▶ _PROBLEM REQUIREMENTS_
All the records that follow need to be reproduced exactly. Omit the images.

▶ _DATA UNDER STUDY_

========

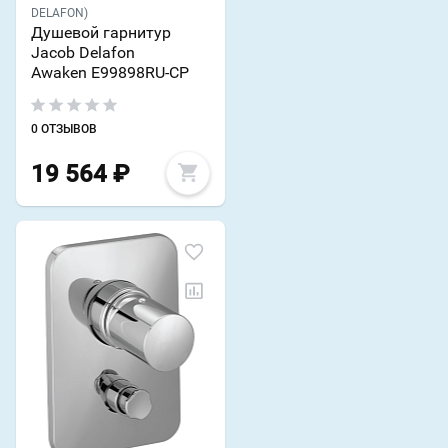
DELAFON)
Душевой гарнитур
Jacob Delafon
Awaken E99898RU-CP
0 ОТЗЫВОВ
19 564
₽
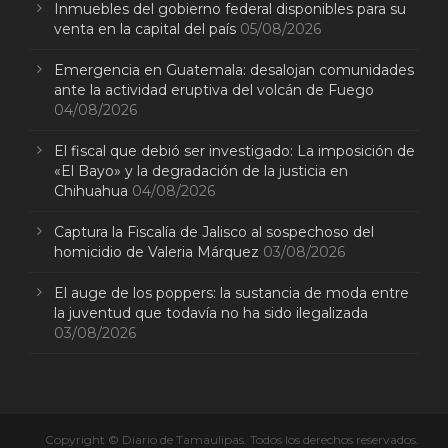
Inmuebles del gobierno federal disponibles para su
venta en la capital del país
05/08/2026
Emergencia en Guatemala: desalojan comunidades
ante la actividad eruptiva del volcán de Fuego
04/08/2026
El fiscal que debió ser investigado: La imposición de
«El Bayo» y la degradación de la justicia en
Chihuahua
04/08/2026
Captura la Fiscalía de Jalisco al sospechoso del
homicidio de Valeria Márquez
03/08/2026
El auge de los poppers: la sustancia de moda entre
la juventud que todavía no ha sido ilegalizada
03/08/2026
Copyright © Diario de Tamaulipas. Todos los derechos reservados.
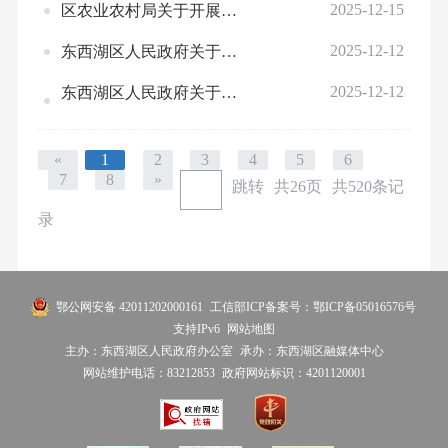
2025-12-15
区农业农村局关于开展第二轮中央生态环境保护督察整改任务（省序号62）验收的公示
2025-12-12
东西湖区人民政府关于第二轮中央生态 环境保护督察反馈意见整改情况的公示 （省序号2）
2025-12-12
东西湖区人民政府关于第一轮中央生态环境保护督察“回头看”反馈意见整改情况的 公示 （省序号7）
«
1
2
3
4
5
6
7
8
»
跳转
共26页
共520条记
录
鄂公网安备 42011202000161
工信部ICP备案号：鄂ICP备05016576号
支持IPv6
网站地图
主办：东西湖区人民政府办公室
承办：东西湖区融媒体中心
网站维护电话：83212853
政府网站标识：4201120001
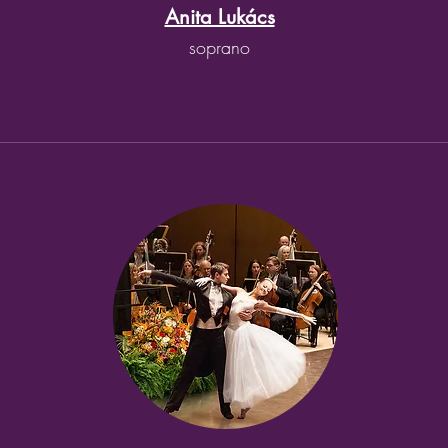
Anita Lukács
soprano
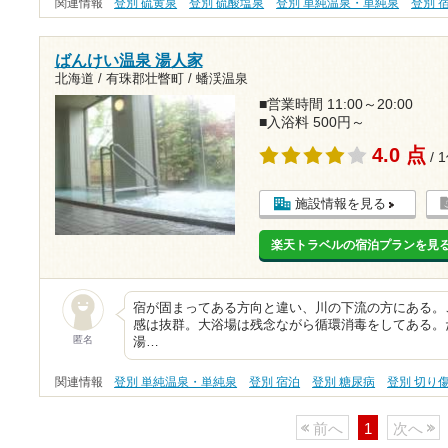
関連情報
登別 硫黄泉
登別 硫酸塩泉
登別 単純温泉・単純泉
登別 
ばんけい温泉 湯人家
北海道 / 有珠郡壮瞥町 / 蟠渓温泉
■営業時間 11:00～20:00
■入浴料 500円～
4.0 点
/ 
施設情報を見る
楽天トラベルの宿泊プランを見
宿が固まってある方向と違い、川の下流の方にある。
感は抜群。大浴場は残念ながら循環消毒をしてある。
匿名
湯…
関連情報
登別 単純温泉・単純泉
登別 宿泊
登別 糖尿病
登別 切り
前へ
1
次へ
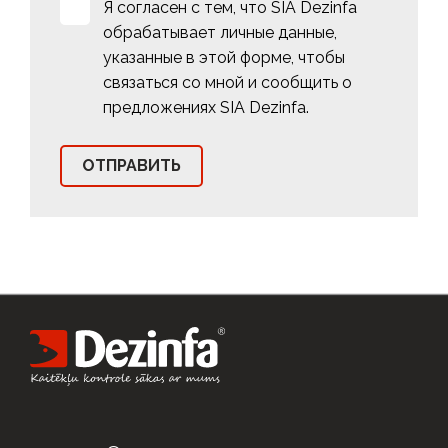
Я согласен с тем, что SIA Dezinfa
обрабатывает личные данные,
указанные в этой форме, чтобы
связаться со мной и сообщить о
предложениях SIA Dezinfa.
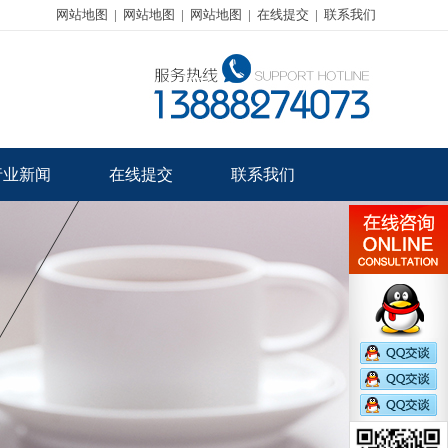
网站地图
|
网站地图
|
网站地图
|
在线提交
|
联系我们
行业新闻
在线提交
联系我们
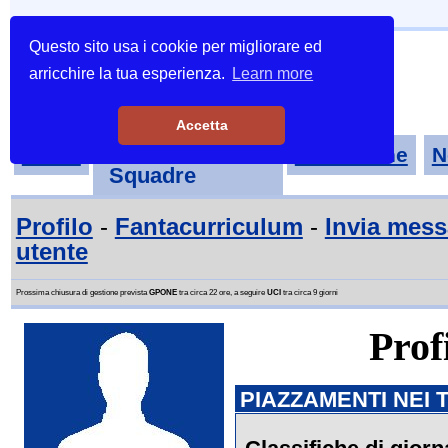
Questo sito usa i cookie per migliorare ed
arricchire la tua esperienza.
Learn more
Accetta
Tornei-
Home
Classifiche
N
Squadre
Profilo
-
Fantacurriculum
-
Invia mes
utente
Prossima chiusura di gestione prevista
GPONE
tra circa 22 ore, a seguire
UCI
tra circa 9 giorni
Prof
PIAZZAMENTI NEI 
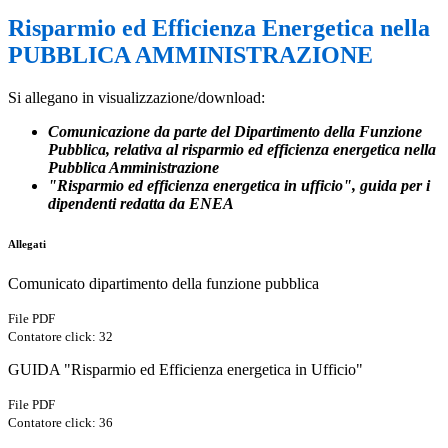
Risparmio ed Efficienza Energetica nella
PUBBLICA AMMINISTRAZIONE
Si allegano in visualizzazione/download:
Comunicazione da parte del Dipartimento della Funzione
Pubblica, relativa al risparmio ed efficienza energetica nella
Pubblica Amministrazione
"Risparmio ed efficienza energetica in ufficio", guida per i
dipendenti redatta da ENEA
Allegati
Comunicato dipartimento della funzione pubblica
File PDF
Contatore click: 32
GUIDA "Risparmio ed Efficienza energetica in Ufficio"
File PDF
Contatore click: 36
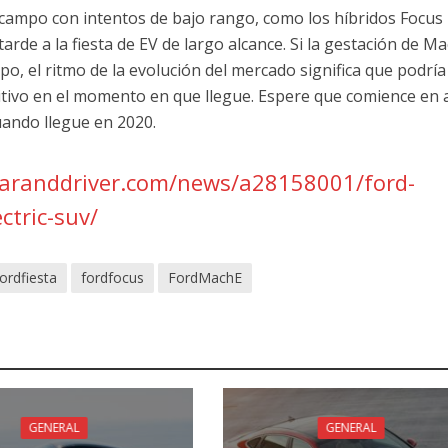
 campo con intentos de bajo rango, como los híbridos Focus
 tarde a la fiesta de EV de largo alcance. Si la gestación de M
, el ritmo de la evolución del mercado significa que podría
tivo en el momento en que llegue. Espere que comience en 
uando llegue en 2020.
caranddriver.com/news/a28158001/ford-
ctric-suv/
fordfiesta
fordfocus
FordMachE
GENERAL
GENERAL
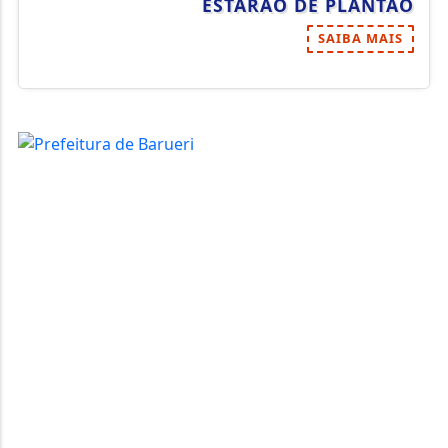
ESTARÃO DE PLANTÃO
SAIBA MAIS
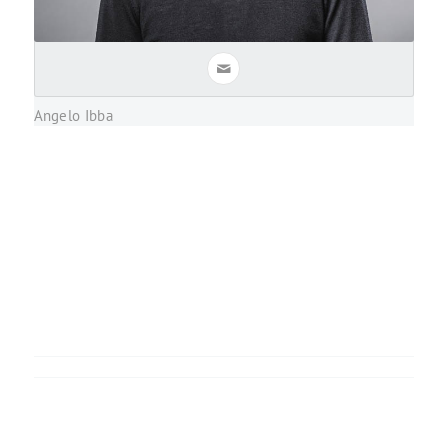
Angelo Ibba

========

▶ _SOLUTION_
DELAFON)
Душевой гарнитур
Jacob Delafon
Awaken E99898RU-CP
0 ОТЗЫВОВ
19 564
₽
Inmuebles del gobierno federal disponibles para su
venta en la capital del país
05/08/2026
Emergencia en Guatemala: desalojan comunidades
ante la actividad eruptiva del volcán de Fuego
04/08/2026
El fiscal que debió ser investigado: La imposición de
«El Bayo» y la degradación de la justicia en
Chihuahua
04/08/2026
Captura la Fiscalía de Jalisco al sospechoso del
homicidio de Valeria Márquez
03/08/2026
El auge de los poppers: la sustancia de moda entre
la juventud que todavía no ha sido ilegalizada
03/08/2026
Copyright © Diario de Tamaulipas. Todos los derechos reservados.
2025-12-15
区农业农村局关于开展第二轮中央生态环境保护督察整改任务（省序号62）验收的公示
2025-12-12
东西湖区人民政府关于第二轮中央生态 环境保护督察反馈意见整改情况的公示 （省序号2）
2025-12-12
东西湖区人民政府关于第一轮中央生态环境保护督察“回头看”反馈意见整改情况的 公示 （省序号7）
«
1
2
3
4
5
6
7
8
»
跳转
共26页
共520条记
录
鄂公网安备 42011202000161
工信部ICP备案号：鄂ICP备05016576号
支持IPv6
网站地图
主办：东西湖区人民政府办公室
承办：东西湖区融媒体中心
网站维护电话：83212853
政府网站标识：4201120001
Anita Lukács
soprano
関連情報
登別 硫黄泉
登別 硫酸塩泉
登別 単純温泉・単純泉
登別 
ばんけい温泉 湯人家
北海道 / 有珠郡壮瞥町 / 蟠渓温泉
■営業時間 11:00～20:00
■入浴料 500円～
4.0 点
/ 
施設情報を見る
楽天トラベルの宿泊プランを見
宿が固まってある方向と違い、川の下流の方にある。
感は抜群。大浴場は残念ながら循環消毒をしてある。
匿名
湯…
関連情報
登別 単純温泉・単純泉
登別 宿泊
登別 糖尿病
登別 切り
前へ
1
次へ
Я согласен с тем, что SIA Dezinfa
обрабатывает личные данные,
указанные в этой форме, чтобы
связаться со мной и сообщить о
предложениях SIA Dezinfa.
网站地图
|
网站地图
|
网站地图
|
在线提交
|
联系我们
行业新闻
在线提交
联系我们
Questo sito usa i cookie per migliorare ed
arricchire la tua esperienza.
Learn more
Accetta
Tornei-
Home
Classifiche
N
Squadre
Profilo
-
Fantacurriculum
-
Invia mes
utente
Prossima chiusura di gestione prevista
GPONE
tra circa 22 ore, a seguire
UCI
tra circa 9 giorni
Prof
PIAZZAMENTI NEI 
Risparmio ed Efficienza Energetica nella
PUBBLICA AMMINISTRAZIONE
Si allegano in visualizzazione/download:
Comunicazione da parte del Dipartimento della Funzione
Pubblica, relativa al risparmio ed efficienza energetica nella
Pubblica Amministrazione
"Risparmio ed efficienza energetica in ufficio", guida per i
dipendenti redatta da ENEA
Allegati
Comunicato dipartimento della funzione pubblica
File PDF
Contatore click: 32
GUIDA "Risparmio ed Efficienza energetica in Ufficio"
File PDF
Contatore click: 36
 campo con intentos de bajo rango, como los híbridos Focus
 tarde a la fiesta de EV de largo alcance. Si la gestación de M
, el ritmo de la evolución del mercado significa que podría
tivo en el momento en que llegue. Espere que comience en 
uando llegue en 2020.
caranddriver.com/news/a28158001/ford-
ctric-suv/
fordfiesta
fordfocus
FordMachE
GENERAL
GENERAL
ESTARÃO DE PLANTÃO
SAIBA MAIS
Angelo Ibba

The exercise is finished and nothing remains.